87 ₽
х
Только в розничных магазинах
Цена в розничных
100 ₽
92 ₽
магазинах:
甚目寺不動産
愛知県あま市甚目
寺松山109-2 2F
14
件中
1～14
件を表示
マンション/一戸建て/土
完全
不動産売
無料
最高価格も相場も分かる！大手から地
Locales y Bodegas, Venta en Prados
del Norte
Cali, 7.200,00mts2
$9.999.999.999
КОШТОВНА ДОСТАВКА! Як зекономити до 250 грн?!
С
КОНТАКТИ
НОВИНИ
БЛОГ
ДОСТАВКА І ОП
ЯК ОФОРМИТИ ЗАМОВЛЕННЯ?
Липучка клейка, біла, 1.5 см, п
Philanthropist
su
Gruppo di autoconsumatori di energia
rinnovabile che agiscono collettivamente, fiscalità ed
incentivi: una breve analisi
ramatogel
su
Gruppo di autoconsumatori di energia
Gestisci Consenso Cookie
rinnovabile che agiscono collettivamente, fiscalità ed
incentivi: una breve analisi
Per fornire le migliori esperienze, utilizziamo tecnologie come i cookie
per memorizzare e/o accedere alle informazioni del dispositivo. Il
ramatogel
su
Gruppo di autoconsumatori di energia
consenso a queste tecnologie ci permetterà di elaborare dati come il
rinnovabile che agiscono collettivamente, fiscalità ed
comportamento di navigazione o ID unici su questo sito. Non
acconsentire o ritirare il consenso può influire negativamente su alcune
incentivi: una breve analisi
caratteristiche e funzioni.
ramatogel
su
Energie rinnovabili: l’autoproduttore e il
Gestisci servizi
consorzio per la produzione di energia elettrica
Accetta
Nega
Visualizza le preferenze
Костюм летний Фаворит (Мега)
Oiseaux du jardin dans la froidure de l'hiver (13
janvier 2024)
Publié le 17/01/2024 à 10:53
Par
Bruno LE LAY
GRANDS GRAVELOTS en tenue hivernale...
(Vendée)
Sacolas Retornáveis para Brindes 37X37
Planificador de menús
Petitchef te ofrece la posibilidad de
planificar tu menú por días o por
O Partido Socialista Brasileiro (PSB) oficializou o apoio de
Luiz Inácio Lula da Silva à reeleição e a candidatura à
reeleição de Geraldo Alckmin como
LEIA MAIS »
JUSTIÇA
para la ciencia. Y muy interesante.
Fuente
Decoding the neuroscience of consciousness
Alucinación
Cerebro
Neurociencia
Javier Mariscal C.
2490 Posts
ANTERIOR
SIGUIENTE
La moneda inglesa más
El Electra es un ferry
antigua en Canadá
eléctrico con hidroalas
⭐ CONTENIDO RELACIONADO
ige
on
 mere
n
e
□ □ □
Problem statement:
Lines above with the string "para" need to be found and copied.

Task solution:
Sacolas Retornáveis para Brindes 37X37
para la ciencia. Y muy interesante.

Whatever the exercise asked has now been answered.